Once I started developing my first model, the next challenge arrived. I was running everything in a Jupyter notebook, which was working great for data preprocessing and testing everything out. I started doing longer runs when I was training models in the Jupyter notebook too, but it kept disconnecting from the server and generally ran slowly. This problem was alleviated by copying and pasting the model and just running it in a normal .py file. Even when my computer went to sleep, it would keep running (slowly) or if it stopped, it would pause and resume when I woke my computer back up again.

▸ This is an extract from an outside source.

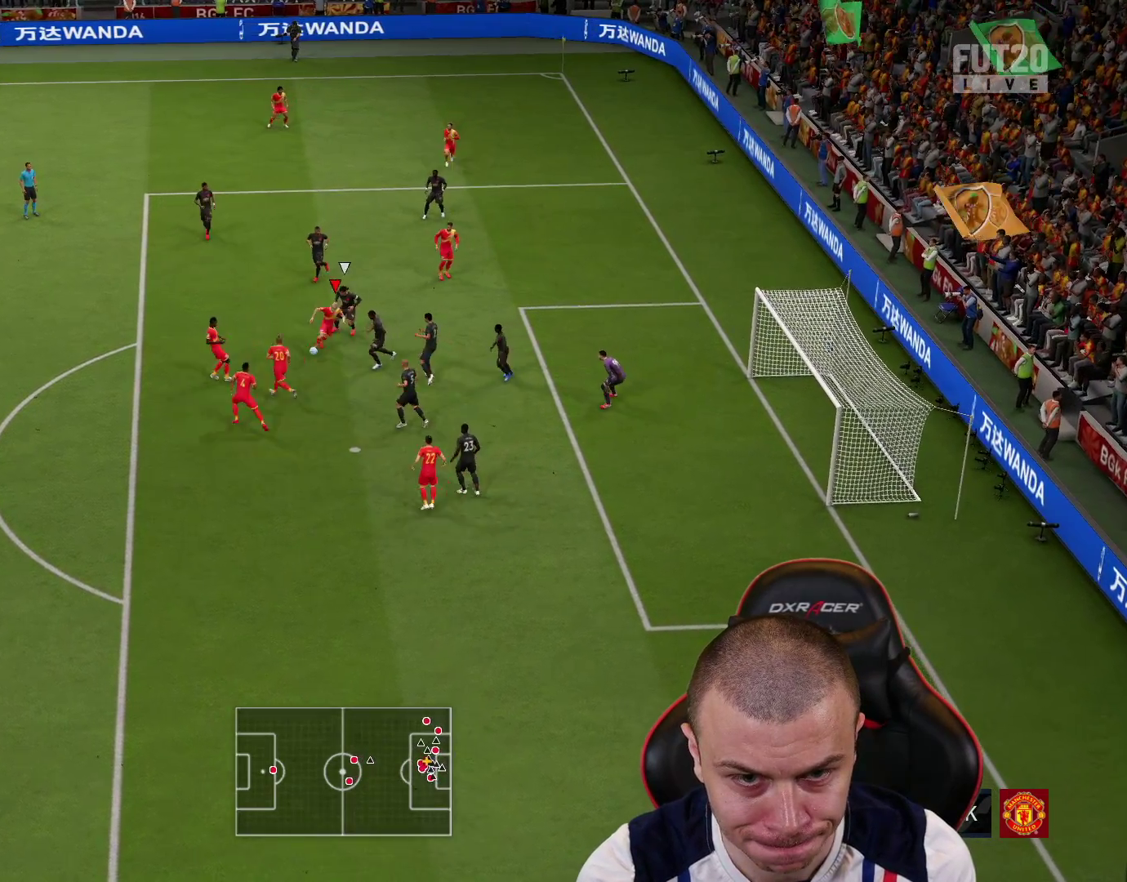
{"buttons": ["L3"], "left_stick": "down", "right_stick": "center", "events": []}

The next challenge arose when running SciKitLearn’s GridSearchCV. GridSearchCV takes all possible combinations of designated parameters and run through each of these models to find the best combination of parameters with the best accuracy. This is great because you can designate some parameters and tune your model while you do something else in the meantime. It worked great in a test run I did on a straightforward business problem, but my computer ran out of memory when I tried doing it on my subset of 120 samples from the TSA dataset. All of the models were held in memory in order for it to determine the best parameter combination and best accuracy. This problem is likely related to my own constraints of computing power on my desktop and would be less of an issue on a more powerful machine. An alternative to this is to take an iterative approach to training the model where each model would be tested in sequence, but not held in memory.
The next major challenges I faced were in scaling up. I decided to use a subset of data from body zone 6 below.

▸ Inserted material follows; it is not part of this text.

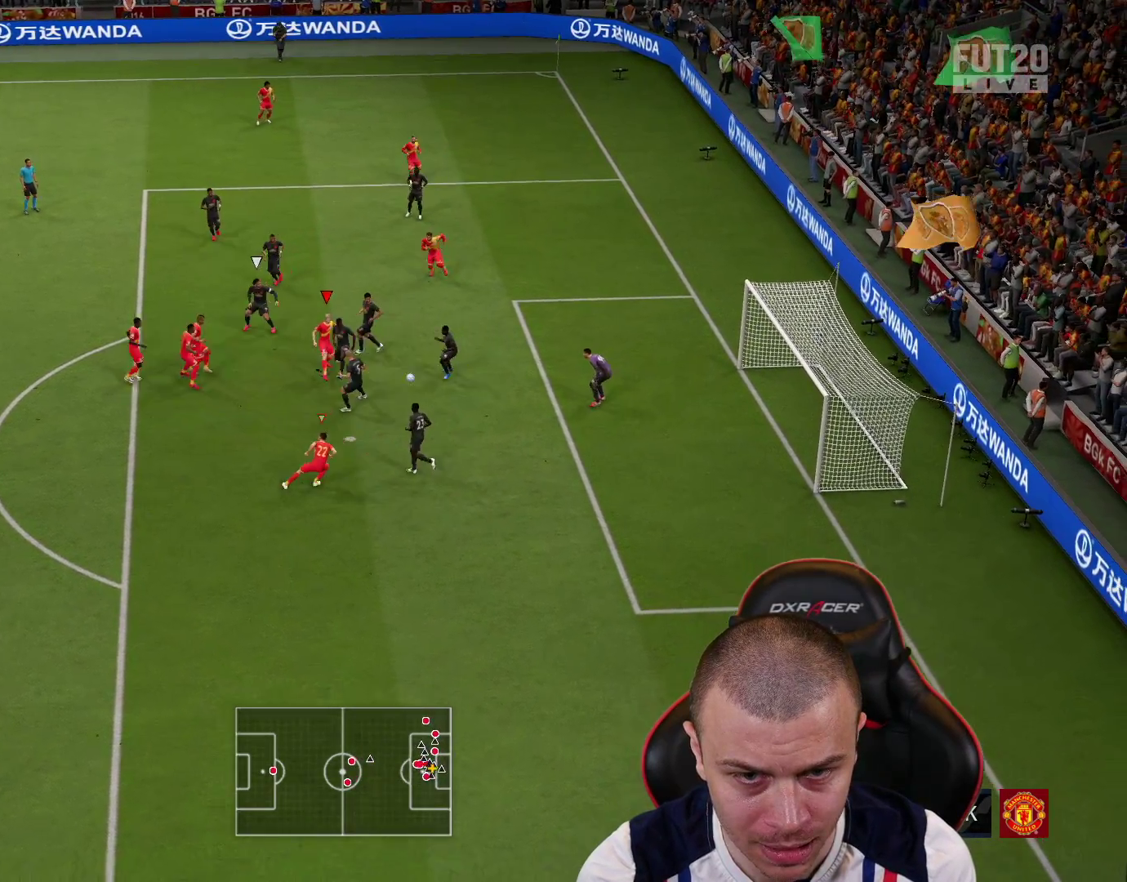
{"buttons": ["L3"], "left_stick": "down", "right_stick": "center", "events": []}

I was scaling up from my original subset (120 of 1,148 total zone 6 images), and then a larger subset of zone 6 (573 of 1,148 images). Aside from the other challenges outlined above, things worked great. I started to run into problems when I scaled up to the entire zone 6 (1,148 images). All the images were read in and stacked into a giant x array. This worked fine in all other instances, but now it was too much — my code terminated before the x array was fully stacked. (Again I anticipate this would not be a problem with greater compute power). An alternative to this would be to move to an online learning, partial fit model while iterating though each image individually. It would take longer, but use less memory.
Connecting to Google Cloud Platform was another challenge and took some time. I was learning a lot of basics of programming and Python while trying to connect, but I also found the official documentation to be a little confusing. Someone suggested to me a separate tutorial for connecting to Google Cloud, which was a lot more understandable for me. I learned that sometimes it’s easier to do that than to use the official documentation. Another thing to consider is that there are limited Google Cloud free credits. Rates charged depend on both the compute power (overall speed) and the region in which you choose to run the code. A good strategy is to try to estimate the cost of a run you would like to do. My plan is to save all my free credits and use them all in 1–2 runs in the cloud.
Although these challenges I encountered could definitely be frustrating, they had a huge impact on my learning. By running into big data challenges even on a small sample size, I learned a lot of lessons I wouldn’t have otherwise on a more straightforward dataset. If you are just getting stated with deep learning, don’t be afraid to jump right in to a challenging project — it could be your best learning experience!